Мефодия Ивановича речь Сорокина рассердила, он попросил слово и вышел на трибуну, чтобы отчитать Андрея Ильича. Что еще за мода оговаривать людей, возводить на врачей напраслину? С чего ему вздумалось совестить и выговаривать, будто и впрямь что ни врач, то лиходей! И в душу больного не заглянет, и неосторожен, болтлив, больного как следует не пожалеет… Хорош совет — учиться, но почему вдруг у шофера или у больных? Иной раз такой подберется больной, что себя от радости не помнишь, когда подобру–поздорову выпроводишь его.

Выступление Степанова подействовало на Сорокина удручающе. Он вначале растерялся, хотел улыбнуться, улыбка не вышла, Мефодий Иванович и не взглянул на него. Обиженный, он склонился к Студенцову и прошептал: «Как можно такое говорить, ведь я не то думал, у меня и мысли не было такой. Хоть бы вы меня поддержали». Студентов мягко тронул его за колено и взглядом пообещал заступиться.

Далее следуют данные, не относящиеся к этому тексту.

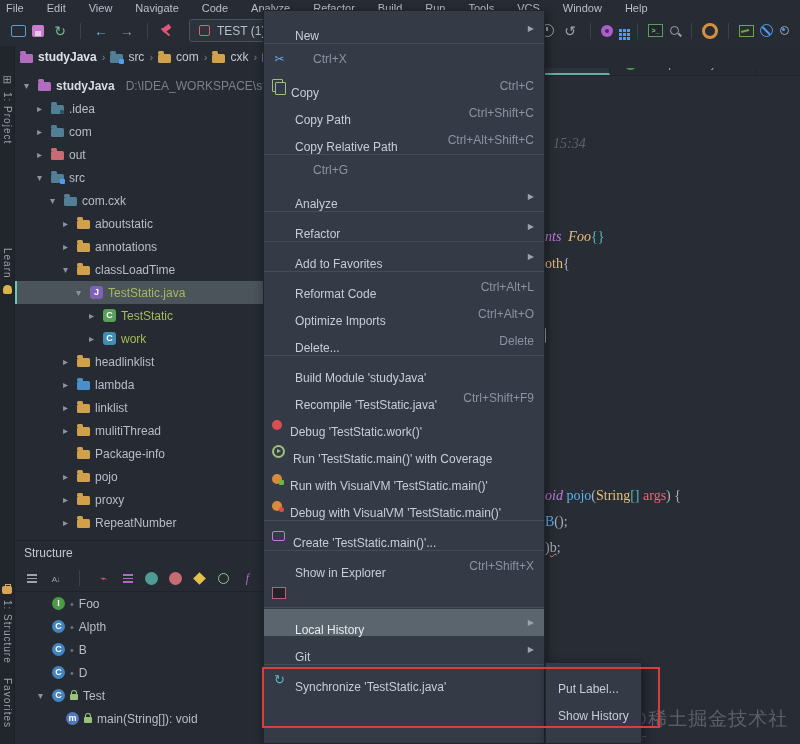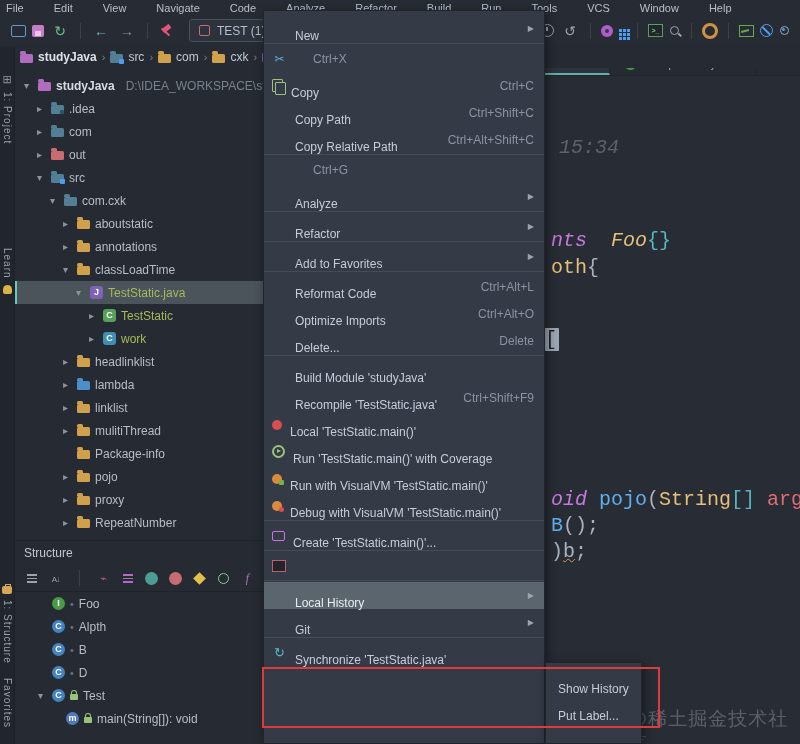--- a/index.html
+++ b/index.html
@@ -7,7 +7,7 @@
        font-family:"Liberation Sans",sans-serif;font-size:12px;color:#b6bdc9;-webkit-font-smoothing:antialiased;}
   
   .menubar{position:absolute;left:0;top:0;right:0;height:15px;background:#272c34;display:flex;align-items:center;
-           gap:30px;padding-left:6px;font-size:11px;color:#b8bfcc;z-index:5;}
+           gap:23px;padding-left:6px;font-size:11px;color:#b8bfcc;z-index:5;}
   .mb-item{cursor:default;}
   .toolbar{position:absolute;left:0;top:15px;right:0;height:31px;background:#272c34;display:flex;align-items:center;
            padding-left:8px;z-index:5;}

— Что за наваждение, — сердито теребя свою маленькую бородку и седеющие усы, спрашивал Степанов, — и больные тебя распекают, и товарищи по работе, а кто же меня, врача, пожалеет? Кто, позвольте узнать? Ведь другой раз так горько и больно станет, что за доброе слово ничего бы, казалось, не пожалел. Кому еще приходится так трудно, как нам? Лежит у тебя в палате голубоглазая красавица, умная, хорошая и упрямая. Лечиться она не хочет, у нее — рак, а стало быть, конец, все равно помирать. Вместо того чтоб утешить ее, начинаешь играть: глаза как можно шире раскроешь, плечами пожмешь, разведешь руками и повторишь старую заученную роль: рентгенограмма, мол, нехороша, анализы устарели, а без того и другого рак не рак, а одно лишь воспаление. Говоришь неправду, чтобы ее же спасти. Хорошо, если поверит, а вдруг заладит свое, или так на тебя взглянет, как только умеют эти больные взглянуть… Вот так, Андрей Ильич, — вдруг оборачивается он к Сорокину, — и трудимся. Никому не навязываем новых болезней, а, наоборот, от старых спасенья ищем.